Engineers for a Sustainable World
A vehicle for working on technical problems in developing communities
At 7:30 in the evening it was totally dark and a group of ten Penn State undergraduate engineering students and their adviser were sitting exhausted around the campfire in Nueva Esperanza, El Salvador – a rural, agricultural community in southeast El Salvador. The team had just spent the entire day in 110 degree temperatures with high humidity constructing the bridge they had designed during the preceding semester – without heavy equipment of any kind. The bridge would allow veterans from the Salvadoran civil war who had their legs amputated to cross the river dry rather than wade chest deep waters to access their farmlands. With no electricity available, the PSU team had to rise at 4:15 a.m. in order to make the best use of the available daylight and to avoid working during the hottest part of the day. It had taken the entire morning just to dig the well by hand in order to obtain the water required to mix the concrete for the foundation. The entire foundation needed to be excavated by hand. The team was learning what nearly half the population of the world experiences daily in terms of the toil required to improve their environment.

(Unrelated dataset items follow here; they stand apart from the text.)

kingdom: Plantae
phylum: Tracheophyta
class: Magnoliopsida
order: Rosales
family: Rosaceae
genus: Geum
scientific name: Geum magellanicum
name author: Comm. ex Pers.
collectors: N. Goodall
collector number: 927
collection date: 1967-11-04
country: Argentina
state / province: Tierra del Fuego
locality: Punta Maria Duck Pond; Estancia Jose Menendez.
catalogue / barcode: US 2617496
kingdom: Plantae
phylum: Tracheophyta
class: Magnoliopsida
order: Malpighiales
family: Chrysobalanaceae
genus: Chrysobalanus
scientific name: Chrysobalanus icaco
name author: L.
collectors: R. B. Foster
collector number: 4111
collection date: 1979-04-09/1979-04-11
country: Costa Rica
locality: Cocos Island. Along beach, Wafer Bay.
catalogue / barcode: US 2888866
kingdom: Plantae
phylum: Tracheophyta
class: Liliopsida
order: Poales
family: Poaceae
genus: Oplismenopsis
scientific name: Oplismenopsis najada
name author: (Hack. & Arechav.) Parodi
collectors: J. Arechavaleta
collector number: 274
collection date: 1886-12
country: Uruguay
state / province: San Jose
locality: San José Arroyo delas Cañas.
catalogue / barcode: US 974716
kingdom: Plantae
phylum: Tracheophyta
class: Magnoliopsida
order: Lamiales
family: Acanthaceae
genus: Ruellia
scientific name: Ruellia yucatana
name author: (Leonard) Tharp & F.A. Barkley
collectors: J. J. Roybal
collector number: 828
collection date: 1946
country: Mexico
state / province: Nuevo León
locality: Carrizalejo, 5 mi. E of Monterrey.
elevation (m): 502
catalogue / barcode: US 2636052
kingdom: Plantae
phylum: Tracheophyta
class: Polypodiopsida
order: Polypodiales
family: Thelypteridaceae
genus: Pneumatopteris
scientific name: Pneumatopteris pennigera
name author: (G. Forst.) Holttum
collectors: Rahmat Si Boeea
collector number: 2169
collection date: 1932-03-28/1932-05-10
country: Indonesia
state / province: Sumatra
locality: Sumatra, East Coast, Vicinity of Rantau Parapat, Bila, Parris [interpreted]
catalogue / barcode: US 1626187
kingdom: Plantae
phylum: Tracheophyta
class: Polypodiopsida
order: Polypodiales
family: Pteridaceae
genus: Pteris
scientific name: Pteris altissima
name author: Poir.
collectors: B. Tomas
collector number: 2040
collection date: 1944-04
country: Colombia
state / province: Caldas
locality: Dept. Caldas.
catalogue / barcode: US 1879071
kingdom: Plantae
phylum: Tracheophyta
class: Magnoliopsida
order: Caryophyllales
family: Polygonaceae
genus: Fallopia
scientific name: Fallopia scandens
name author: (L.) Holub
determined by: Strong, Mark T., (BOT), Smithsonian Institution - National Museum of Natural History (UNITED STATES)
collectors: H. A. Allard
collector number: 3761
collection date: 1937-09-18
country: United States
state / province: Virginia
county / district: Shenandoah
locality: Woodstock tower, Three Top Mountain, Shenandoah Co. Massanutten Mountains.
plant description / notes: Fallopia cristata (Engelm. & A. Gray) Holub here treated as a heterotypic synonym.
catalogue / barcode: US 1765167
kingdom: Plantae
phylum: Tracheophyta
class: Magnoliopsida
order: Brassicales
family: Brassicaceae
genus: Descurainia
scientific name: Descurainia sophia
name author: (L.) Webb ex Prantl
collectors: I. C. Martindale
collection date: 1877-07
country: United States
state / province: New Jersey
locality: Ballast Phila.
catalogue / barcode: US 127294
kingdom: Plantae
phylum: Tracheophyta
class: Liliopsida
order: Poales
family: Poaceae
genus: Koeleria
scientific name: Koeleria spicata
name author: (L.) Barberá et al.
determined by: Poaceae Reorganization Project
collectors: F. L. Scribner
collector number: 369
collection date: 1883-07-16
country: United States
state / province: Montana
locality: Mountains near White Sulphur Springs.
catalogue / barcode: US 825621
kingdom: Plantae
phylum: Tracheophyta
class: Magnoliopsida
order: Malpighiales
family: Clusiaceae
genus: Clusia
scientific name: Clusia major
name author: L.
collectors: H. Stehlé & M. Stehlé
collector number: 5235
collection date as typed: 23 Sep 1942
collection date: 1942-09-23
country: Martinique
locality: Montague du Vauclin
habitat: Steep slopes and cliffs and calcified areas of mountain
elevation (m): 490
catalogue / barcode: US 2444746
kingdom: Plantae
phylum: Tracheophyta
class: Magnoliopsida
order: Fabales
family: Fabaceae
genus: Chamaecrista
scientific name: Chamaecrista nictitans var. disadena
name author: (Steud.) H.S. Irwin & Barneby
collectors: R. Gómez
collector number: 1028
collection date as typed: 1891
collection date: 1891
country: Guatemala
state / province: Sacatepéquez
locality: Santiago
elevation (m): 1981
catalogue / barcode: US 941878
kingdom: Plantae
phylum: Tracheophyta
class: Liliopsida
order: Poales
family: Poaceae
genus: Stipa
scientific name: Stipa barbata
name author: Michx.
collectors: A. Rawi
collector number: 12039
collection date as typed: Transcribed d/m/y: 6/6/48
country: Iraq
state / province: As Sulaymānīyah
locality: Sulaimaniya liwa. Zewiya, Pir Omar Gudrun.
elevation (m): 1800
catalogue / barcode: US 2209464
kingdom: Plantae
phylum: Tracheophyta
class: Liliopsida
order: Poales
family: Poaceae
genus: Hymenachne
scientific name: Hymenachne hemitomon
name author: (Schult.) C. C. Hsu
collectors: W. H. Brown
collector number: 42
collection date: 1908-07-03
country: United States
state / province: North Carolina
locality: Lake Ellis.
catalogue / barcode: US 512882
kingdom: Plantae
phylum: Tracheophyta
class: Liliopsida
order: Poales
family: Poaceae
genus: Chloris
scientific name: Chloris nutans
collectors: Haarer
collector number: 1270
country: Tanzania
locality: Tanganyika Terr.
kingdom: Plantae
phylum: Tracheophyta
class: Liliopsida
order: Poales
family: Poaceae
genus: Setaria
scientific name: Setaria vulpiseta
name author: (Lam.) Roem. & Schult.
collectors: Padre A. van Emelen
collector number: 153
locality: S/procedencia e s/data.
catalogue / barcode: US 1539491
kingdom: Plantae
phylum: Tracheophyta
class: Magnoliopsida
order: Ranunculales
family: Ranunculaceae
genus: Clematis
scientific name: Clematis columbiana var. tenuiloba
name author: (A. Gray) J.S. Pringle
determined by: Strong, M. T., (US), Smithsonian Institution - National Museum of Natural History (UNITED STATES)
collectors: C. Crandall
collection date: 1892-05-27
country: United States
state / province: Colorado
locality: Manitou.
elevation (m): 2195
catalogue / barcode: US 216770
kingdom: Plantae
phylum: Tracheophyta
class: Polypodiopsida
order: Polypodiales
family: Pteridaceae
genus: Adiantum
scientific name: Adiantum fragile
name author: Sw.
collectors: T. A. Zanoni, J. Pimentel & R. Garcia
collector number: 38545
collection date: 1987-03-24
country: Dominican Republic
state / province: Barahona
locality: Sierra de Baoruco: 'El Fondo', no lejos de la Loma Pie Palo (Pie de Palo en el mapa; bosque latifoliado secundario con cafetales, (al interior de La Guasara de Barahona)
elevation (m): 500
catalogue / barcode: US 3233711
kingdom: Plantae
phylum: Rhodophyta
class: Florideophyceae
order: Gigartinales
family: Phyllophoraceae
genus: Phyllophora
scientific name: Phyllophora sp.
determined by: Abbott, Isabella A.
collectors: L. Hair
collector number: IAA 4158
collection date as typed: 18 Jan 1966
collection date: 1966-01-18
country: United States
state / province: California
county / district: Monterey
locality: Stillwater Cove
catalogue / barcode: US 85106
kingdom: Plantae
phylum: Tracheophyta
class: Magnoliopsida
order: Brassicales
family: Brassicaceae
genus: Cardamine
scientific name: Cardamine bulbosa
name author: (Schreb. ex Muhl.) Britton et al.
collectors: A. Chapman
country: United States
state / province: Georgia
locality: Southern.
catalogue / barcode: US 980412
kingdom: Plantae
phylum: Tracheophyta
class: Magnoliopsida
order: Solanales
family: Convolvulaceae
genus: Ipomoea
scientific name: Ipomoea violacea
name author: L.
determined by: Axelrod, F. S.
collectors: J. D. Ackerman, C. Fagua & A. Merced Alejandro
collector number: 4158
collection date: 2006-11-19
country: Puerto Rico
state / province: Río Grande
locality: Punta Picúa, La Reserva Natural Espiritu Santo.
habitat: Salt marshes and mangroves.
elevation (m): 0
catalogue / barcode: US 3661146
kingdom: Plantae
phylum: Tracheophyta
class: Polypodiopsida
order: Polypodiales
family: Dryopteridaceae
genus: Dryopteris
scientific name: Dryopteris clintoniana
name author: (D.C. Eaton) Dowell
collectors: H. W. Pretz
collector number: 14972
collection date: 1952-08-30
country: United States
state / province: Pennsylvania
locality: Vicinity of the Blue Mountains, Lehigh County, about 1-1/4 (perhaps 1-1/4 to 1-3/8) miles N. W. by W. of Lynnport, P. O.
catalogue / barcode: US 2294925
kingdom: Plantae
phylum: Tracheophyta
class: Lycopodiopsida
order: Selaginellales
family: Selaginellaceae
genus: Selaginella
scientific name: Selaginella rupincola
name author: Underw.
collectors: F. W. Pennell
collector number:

The student’s design reduced construction costs for the bridge by an estimated 20%. The student’s homes for the multiple week visit were with village family’s who volunteered to have them stay with them – even though the families earn only approximately $2 per day. The students gain invaluable insights into the political, economic, and historical perspectives of a community quite difference from their own. They come away transformed by the experience.